Audiences and critics aren't likely to warm up to Scorsese's film or its
characters. Despite the voice-over narration and the scrutiny of Cage's
cadaverous face, Frank rarely comes across as a three-dimensional
character. With his sleep-deprived, alcohol-poisoned, nerve-deadened
madness, he doesn't seem to be quite human, and the viewer gradually gives
up trying to identify with him. And the structure of his story, hurtling
from anecdote to anecdote with breakneck speed, then halting for reveries
that seem to exist outside of time or narrative, doesn't give us much to
hang on to.
It's worth considering, however, that the film's failure to connect with
its audience is intentional. If Scorsese and Schrader--masters of the
penetrating character study, as evidenced by Raging Bull--do not
present an electrifying protagonist, it's possible that they decided to
work in the realm of Terrence Malick, or Schrader's own Mishima,
rather than on more familiar and accessible ground. The film's repetitive
framework doesn't form a plot arc so much as an impressionistic portrait.

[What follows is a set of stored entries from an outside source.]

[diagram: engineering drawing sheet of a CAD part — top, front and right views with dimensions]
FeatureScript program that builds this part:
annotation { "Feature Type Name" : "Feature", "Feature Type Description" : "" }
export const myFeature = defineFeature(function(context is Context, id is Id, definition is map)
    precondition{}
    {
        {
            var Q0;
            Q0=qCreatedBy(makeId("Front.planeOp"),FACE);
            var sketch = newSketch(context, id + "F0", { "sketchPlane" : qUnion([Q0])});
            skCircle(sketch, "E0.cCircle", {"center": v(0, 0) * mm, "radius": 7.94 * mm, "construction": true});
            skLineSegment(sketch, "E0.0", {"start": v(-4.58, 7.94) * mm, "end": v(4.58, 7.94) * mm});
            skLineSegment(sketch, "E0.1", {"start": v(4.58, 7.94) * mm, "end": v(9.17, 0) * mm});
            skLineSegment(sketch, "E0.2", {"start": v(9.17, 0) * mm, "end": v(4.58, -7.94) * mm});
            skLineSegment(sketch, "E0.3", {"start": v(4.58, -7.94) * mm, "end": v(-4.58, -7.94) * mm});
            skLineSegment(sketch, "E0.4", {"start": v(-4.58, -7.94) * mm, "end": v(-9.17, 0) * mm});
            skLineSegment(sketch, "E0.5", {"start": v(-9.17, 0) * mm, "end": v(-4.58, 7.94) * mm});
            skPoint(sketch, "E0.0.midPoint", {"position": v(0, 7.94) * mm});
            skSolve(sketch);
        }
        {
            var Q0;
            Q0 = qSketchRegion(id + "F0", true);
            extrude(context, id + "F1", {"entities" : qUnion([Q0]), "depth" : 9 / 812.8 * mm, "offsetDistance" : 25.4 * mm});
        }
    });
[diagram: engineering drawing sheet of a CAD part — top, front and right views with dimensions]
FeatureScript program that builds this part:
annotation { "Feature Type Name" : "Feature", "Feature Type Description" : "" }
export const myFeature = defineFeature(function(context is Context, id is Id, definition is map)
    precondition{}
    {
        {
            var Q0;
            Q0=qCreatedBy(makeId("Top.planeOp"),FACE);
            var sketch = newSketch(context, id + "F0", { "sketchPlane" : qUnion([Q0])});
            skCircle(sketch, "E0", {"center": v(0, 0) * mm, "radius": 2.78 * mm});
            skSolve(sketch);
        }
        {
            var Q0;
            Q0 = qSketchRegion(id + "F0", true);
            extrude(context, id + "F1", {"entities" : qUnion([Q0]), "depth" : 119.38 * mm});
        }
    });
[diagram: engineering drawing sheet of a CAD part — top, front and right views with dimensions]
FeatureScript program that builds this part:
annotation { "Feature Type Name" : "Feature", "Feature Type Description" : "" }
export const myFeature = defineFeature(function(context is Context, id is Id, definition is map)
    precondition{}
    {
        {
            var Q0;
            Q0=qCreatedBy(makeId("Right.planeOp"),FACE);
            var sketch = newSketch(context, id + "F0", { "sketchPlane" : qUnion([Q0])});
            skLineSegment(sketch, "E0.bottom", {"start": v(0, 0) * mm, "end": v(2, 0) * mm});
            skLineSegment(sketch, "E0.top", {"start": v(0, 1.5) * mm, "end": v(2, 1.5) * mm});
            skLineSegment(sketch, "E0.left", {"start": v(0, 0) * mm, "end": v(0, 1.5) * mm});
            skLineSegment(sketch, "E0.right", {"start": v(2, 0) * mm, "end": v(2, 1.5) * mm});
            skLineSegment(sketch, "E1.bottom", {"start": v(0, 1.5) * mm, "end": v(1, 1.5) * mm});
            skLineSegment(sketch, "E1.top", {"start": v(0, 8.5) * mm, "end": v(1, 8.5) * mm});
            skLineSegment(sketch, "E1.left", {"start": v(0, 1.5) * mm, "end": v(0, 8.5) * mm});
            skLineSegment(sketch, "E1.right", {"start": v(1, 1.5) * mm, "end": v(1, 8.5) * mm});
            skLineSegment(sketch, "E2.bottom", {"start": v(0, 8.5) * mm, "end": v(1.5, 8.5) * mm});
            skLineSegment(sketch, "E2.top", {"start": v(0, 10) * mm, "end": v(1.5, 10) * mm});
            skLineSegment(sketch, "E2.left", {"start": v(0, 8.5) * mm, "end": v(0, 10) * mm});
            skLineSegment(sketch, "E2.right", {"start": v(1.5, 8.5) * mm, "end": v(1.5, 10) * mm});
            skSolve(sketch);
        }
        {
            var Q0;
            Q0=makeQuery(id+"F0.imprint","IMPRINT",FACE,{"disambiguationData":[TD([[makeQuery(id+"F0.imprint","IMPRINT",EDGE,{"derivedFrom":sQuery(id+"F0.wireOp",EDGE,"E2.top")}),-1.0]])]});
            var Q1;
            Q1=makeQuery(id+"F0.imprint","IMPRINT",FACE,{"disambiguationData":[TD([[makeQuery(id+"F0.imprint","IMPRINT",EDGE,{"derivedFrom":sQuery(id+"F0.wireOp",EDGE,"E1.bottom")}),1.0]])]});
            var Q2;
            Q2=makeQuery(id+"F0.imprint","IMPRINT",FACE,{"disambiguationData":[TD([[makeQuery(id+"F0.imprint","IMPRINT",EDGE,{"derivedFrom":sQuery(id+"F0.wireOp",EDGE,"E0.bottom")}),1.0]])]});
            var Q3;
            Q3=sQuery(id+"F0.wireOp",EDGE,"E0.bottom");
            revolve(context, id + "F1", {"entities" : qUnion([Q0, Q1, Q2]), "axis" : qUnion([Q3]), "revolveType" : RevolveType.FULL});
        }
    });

The same can be said of the way Schrader draws the protagonist: Frank is
a collection of traits, a role chock full of backstory spilling over into
the present. Like a romantic composer trying to capture a single fleeting
feeling, or like Van Gogh (whom Scorsese portrayed in Akira Kurosawa's
Dreams) fixing onto canvas an instant of light, color, and emotion,
Schrader forsakes to a large extent the linear nature of a film's
unspooling. His two hours of story accumulate to form an impression, rather
than a tale. And the impression can only be processed by stepping away,
closing our eyes, and forming something out of the loosely gathered pieces
we've been provided.
The impression left by the movie's final scene is of redemption--that
much is clear from what drive Schrader and Scorsese have lent to the plot.
But does Frank truly earn redemption, or is this cheap movie grace yet
again?
Perhaps the answer doesn't lie in the portrait before us, but in the
other works that surround it in the gallery. In Schrader and Scorsese's
first collaboration, Taxi Driver, the story of Travis Bickle
climaxes in horrific but essentially meaningless death. Through his
indiscriminate killing and lack of response, we are supposed to feel the
chilling inhumanity that has taken hold of Travis. Yet the explosion of
violence has a manufactured quality, as if its bloodiness is meant to cover
for Schrader and Scorsese's failure to find a reason for it.
In their last work together before this current film, The Last
Temptation of Christ, Jesus' death not only has meaning in itself, but
is meant to render the random, messy event of human death meaningful,
wherever it occurs. Scorsese and Schrader arrive at Jesus' shout "It is
accomplished!" after a long exploration of what the world would be like
without the cross. Frank Pierce begins as Travis, surveying the human
garbage dump of the New York City streets, and ends as Jesus, taking on
death, guilt, and responsibility in humility and triumph.